Larson advocated creation of a patient safety "NET," basing the acronym on the phrase "No Excuses/No Tolerance."

"This NET strategy would represent a safety net to reduce health care-associated infections," she said. "I know that none of us can do it alone. On the other hand, we can do a lot more than we think we can and a lot more than we are doing. We have got to get the commitment [from top administration]," Larson continued.

"Our constituency is no longer the staff nurse working in the ICU. It is the top administration where you work, through all levels of staff to implement best practices," she pointed out.

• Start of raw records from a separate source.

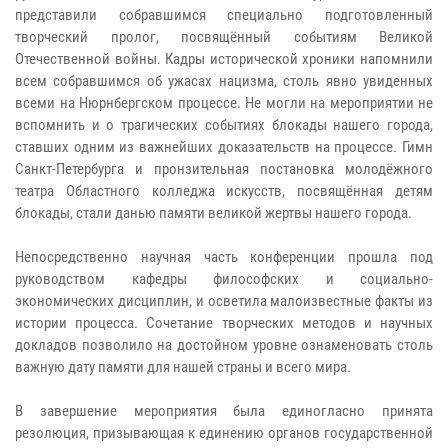
представили собравшимся специально подготовленный
творческий пролог, посвящённый событиям Великой
Отечественной войны. Кадры исторической хроники напомнили
всем собравшимся об ужасах нацизма, столь явно увиденных
всеми на Нюрнбергском процессе. Не могли на мероприятии не
вспомнить и о трагических событиях блокады нашего города,
ставших одним из важнейших доказательств на процессе. Гимн
Санкт-Петербурга и пронзительная постановка молодёжного
театра Областного колледжа искусств, посвящённая детям
блокады, стали данью памяти великой жертвы нашего города.
Непосредственно научная часть конференции прошла под
руководством кафедры философских и социально-
экономических дисциплин, и осветила малоизвестные факты из
истории процесса. Сочетание творческих методов и научных
докладов позволило на достойном уровне ознаменовать столь
важную дату памяти для нашей страны и всего мира.
В завершение мероприятия была единогласно принята
резолюция, призывающая к единению органов государственной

In that regard, the Joint Commission may have done infection control a big favor in changing the default mode from acceptance of noncompliance to expectation of full compliance. While tough-minded, the approach need not lapse into the typical blame-and-shame medical error mode, she noted. "We don’t always do what we are supposed to do, either. We need to help each other, not in a punitive way, but by changing the culture so that the expectation is that you do the right thing and you do it all the time.

"If you don’t do it, you fess up, you fix it, and you move on. We need to empower every staff member to make it happen and correct it when it doesn’t," Larson added.

(Editor’s note: For the complete CDC hand hygiene guidelines and associated materials, go to www.cdc.gov/handhygiene.)

References

  1. Centers for Disease Control and Prevention. Guideline for hand hygiene in health care settings: Recommendations of the Healthcare Infection Control Practices Advisory Committee and the HICPAC/SHEA/APIC/IDSA Hand Hygiene Task Force. MMWR 2002; 51(RR16):1-44.
  2. Huskins WC, Goldmann DA. Controlling methicillin-resistant Staphylococcus aureus, aka Superbug.’ Lancet 2005; 365(9,456):273-275.